[Records excerpted from a collection]
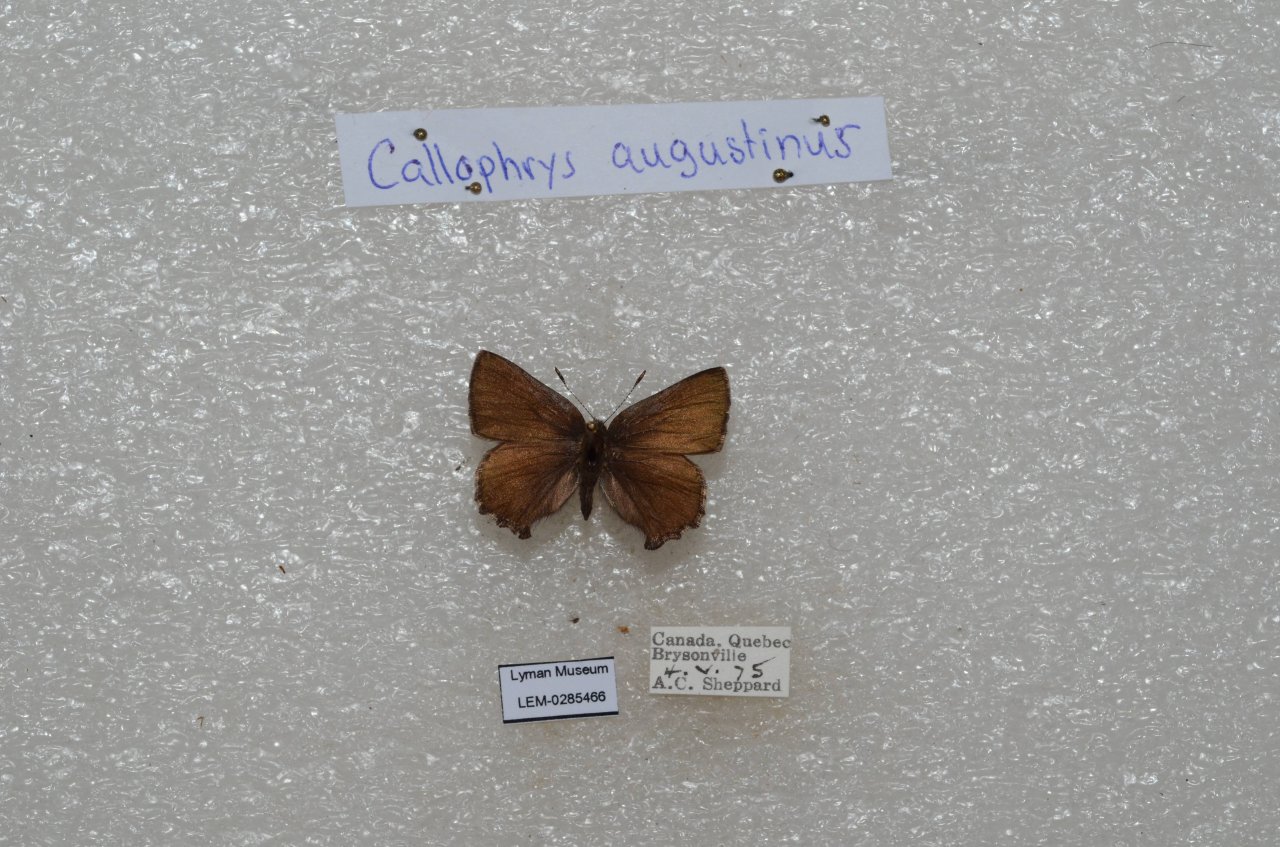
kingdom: Animalia
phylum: Arthropoda
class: Insecta
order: Lepidoptera
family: Lycaenidae
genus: Incisalia
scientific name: Incisalia irioides
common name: Brown Elfin
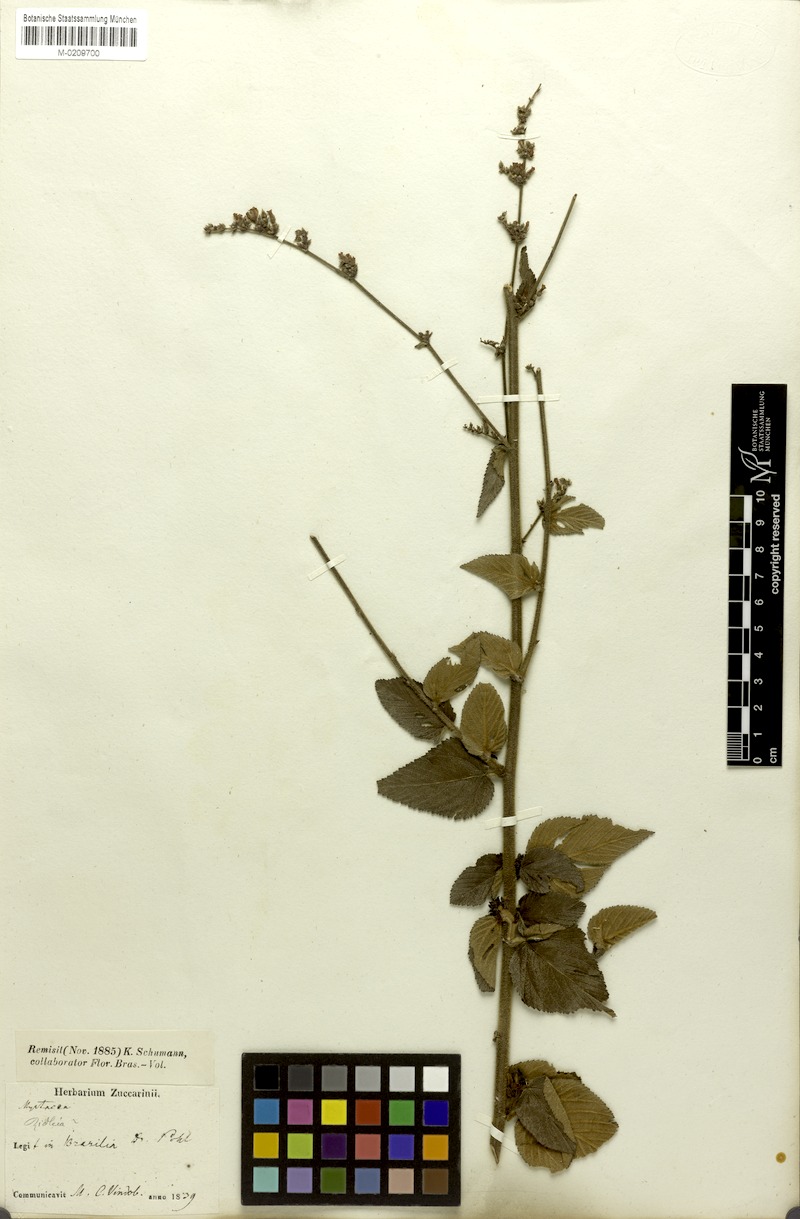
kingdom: Plantae
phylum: Tracheophyta
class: Magnoliopsida
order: Malvales
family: Malvaceae
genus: Melochia
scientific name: Melochia pilosa
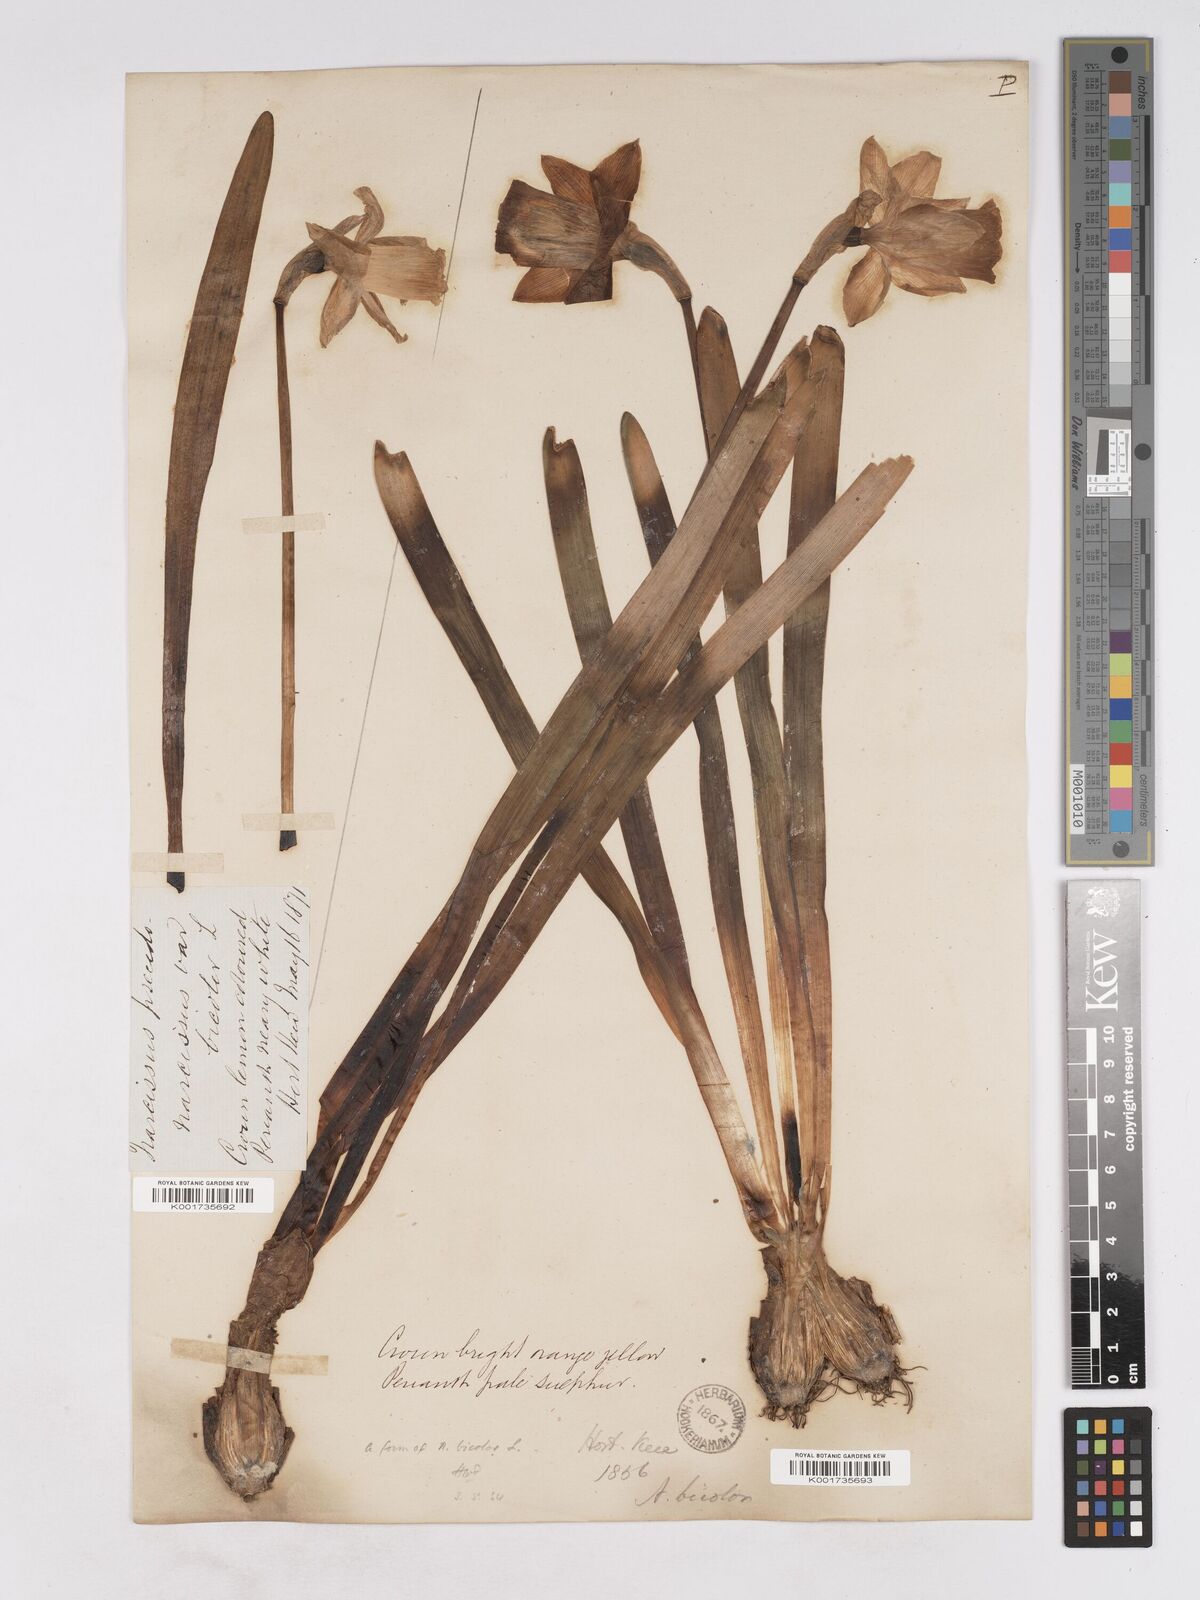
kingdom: Plantae
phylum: Tracheophyta
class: Liliopsida
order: Asparagales
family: Amaryllidaceae
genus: Narcissus
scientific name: Narcissus bicolor
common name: Two-color daffodil
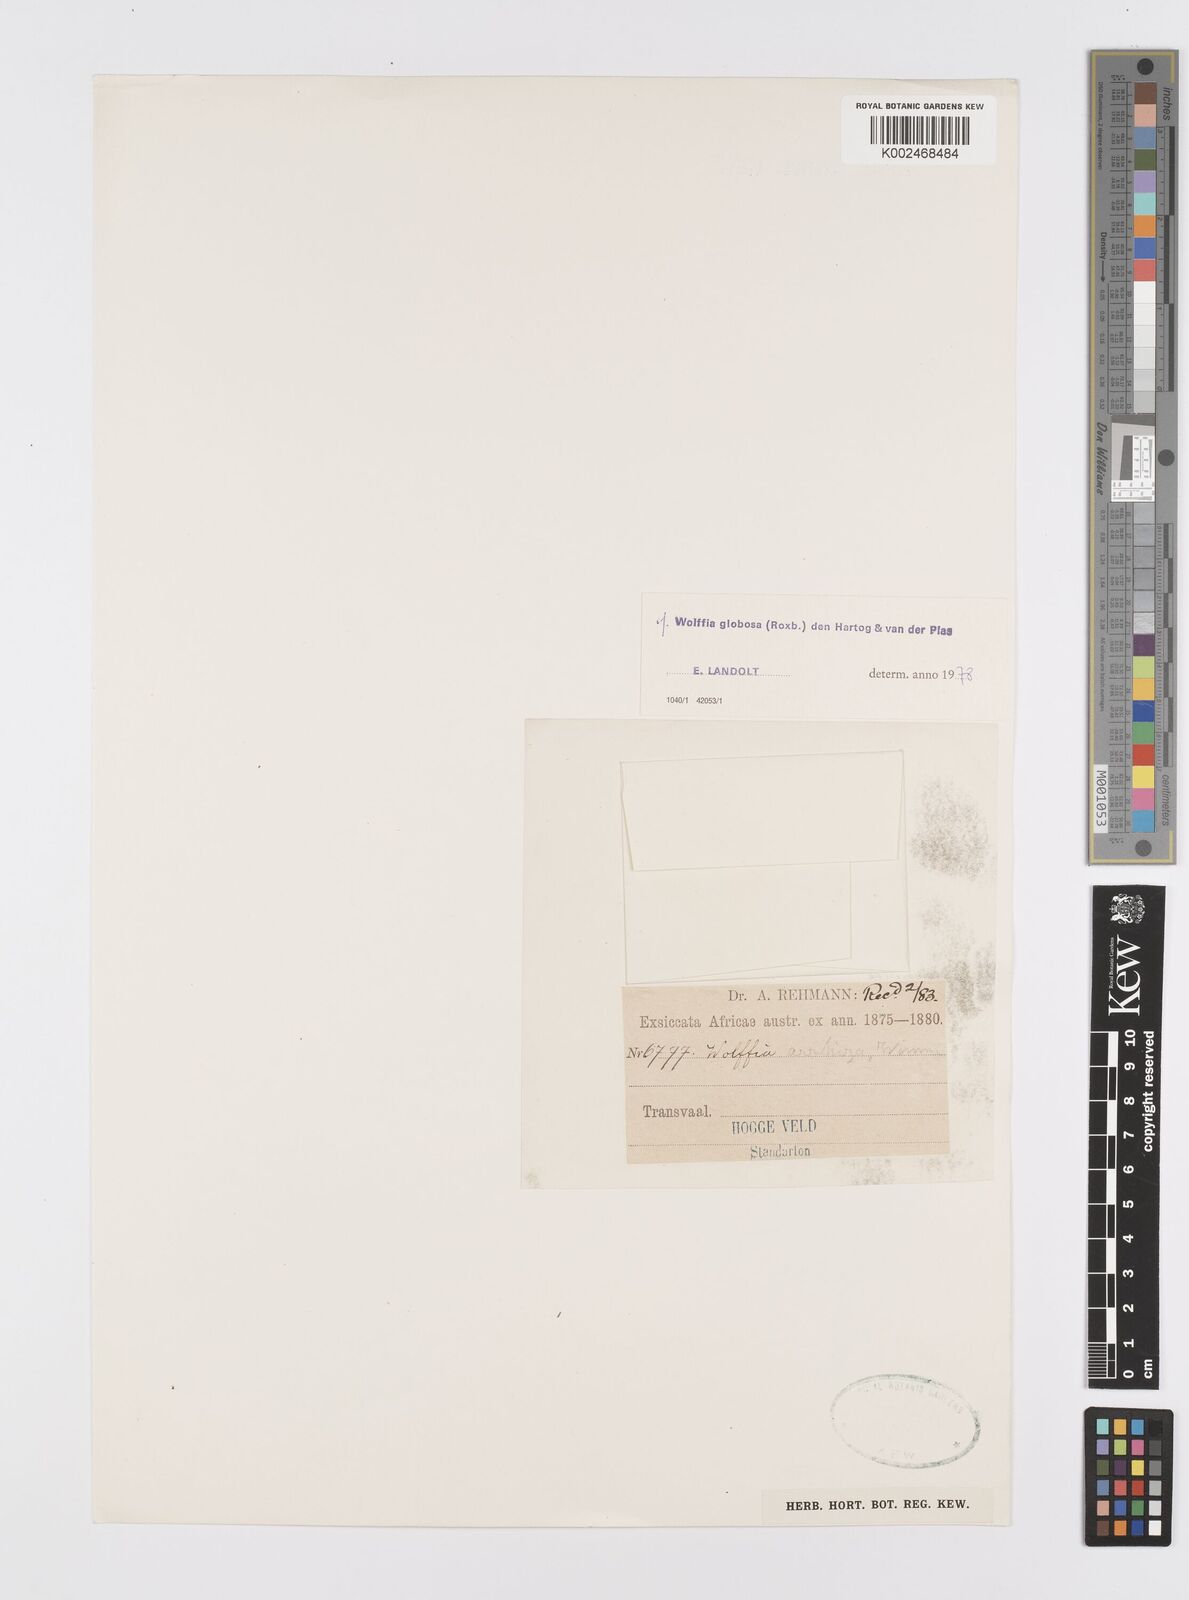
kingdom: Plantae
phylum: Tracheophyta
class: Liliopsida
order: Alismatales
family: Araceae
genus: Wolffia
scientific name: Wolffia globosa
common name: Asian watermeal
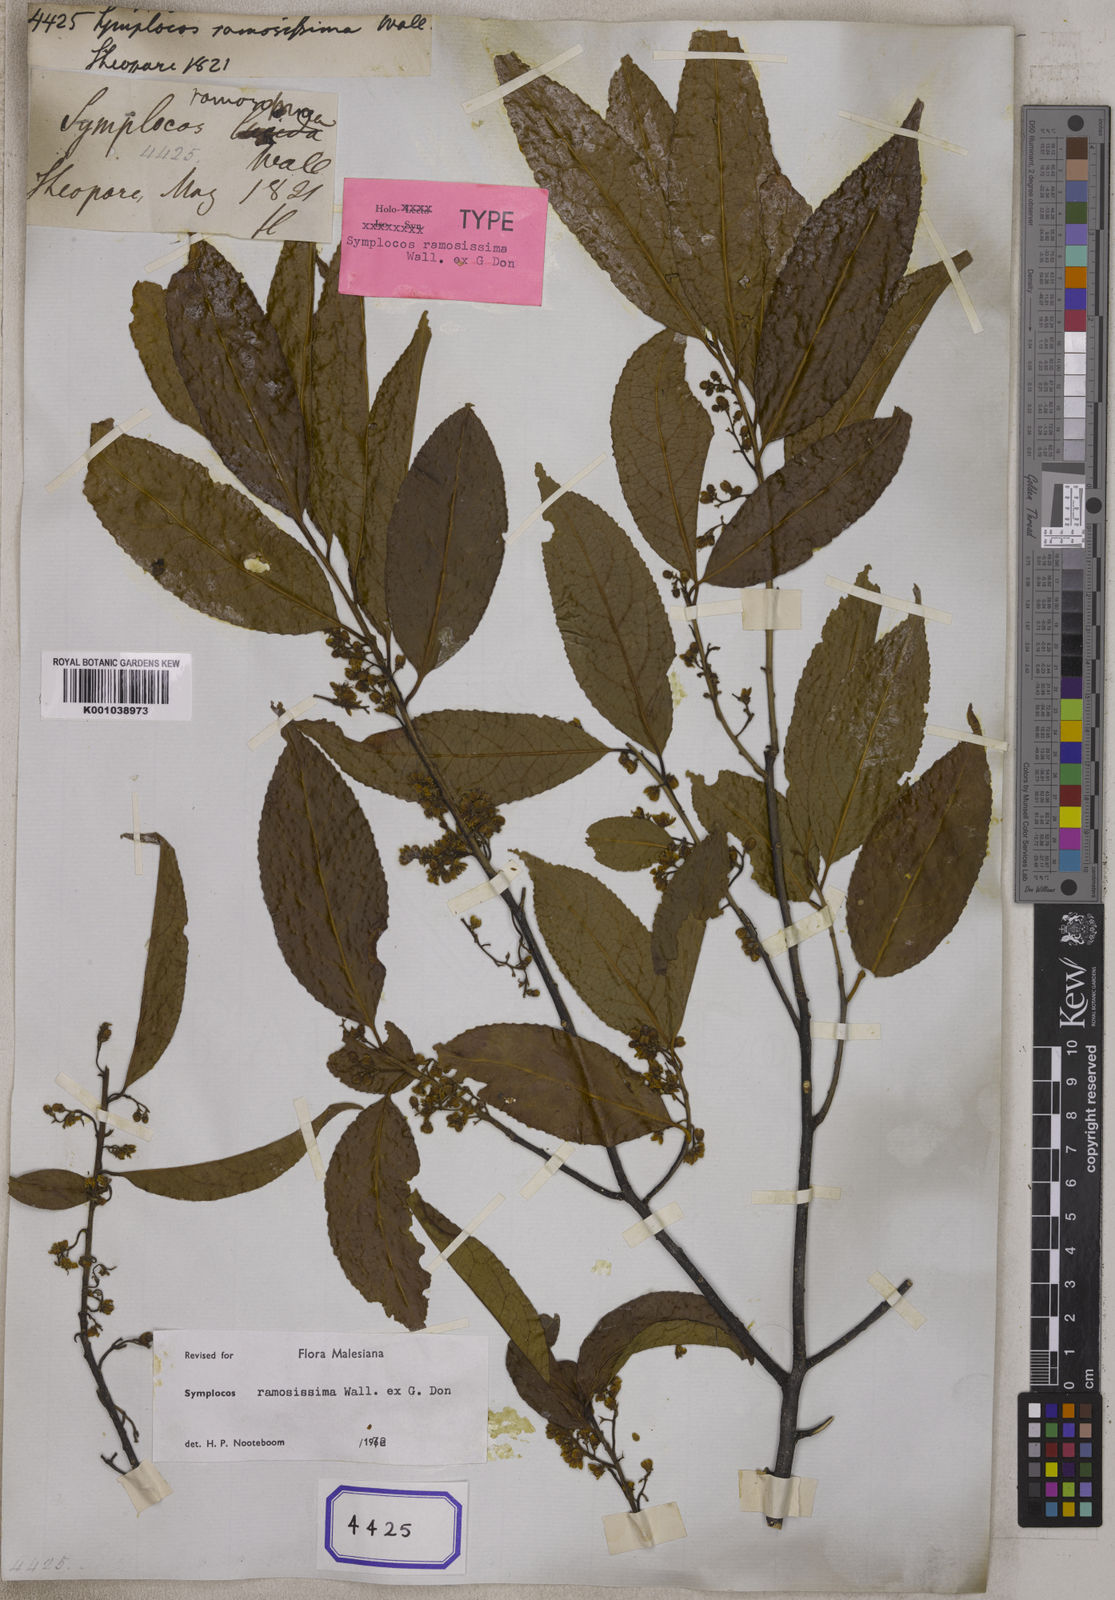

→ **Short problem**: Extract every classification line from the material above, reproducing each one word for word. Leave the pictures out of your answer.

→ **Exercise output**:
kingdom: Animalia
phylum: Arthropoda
class: Insecta
order: Lepidoptera
family: Lycaenidae
genus: Incisalia
scientific name: Incisalia irioides
common name: Brown Elfin
kingdom: Plantae
phylum: Tracheophyta
class: Magnoliopsida
order: Malvales
family: Malvaceae
genus: Melochia
scientific name: Melochia pilosa
kingdom: Plantae
phylum: Tracheophyta
class: Liliopsida
order: Asparagales
family: Amaryllidaceae
genus: Narcissus
scientific name: Narcissus bicolor
common name: Two-color daffodil
kingdom: Plantae
phylum: Tracheophyta
class: Liliopsida
order: Alismatales
family: Araceae
genus: Wolffia
scientific name: Wolffia globosa
common name: Asian watermeal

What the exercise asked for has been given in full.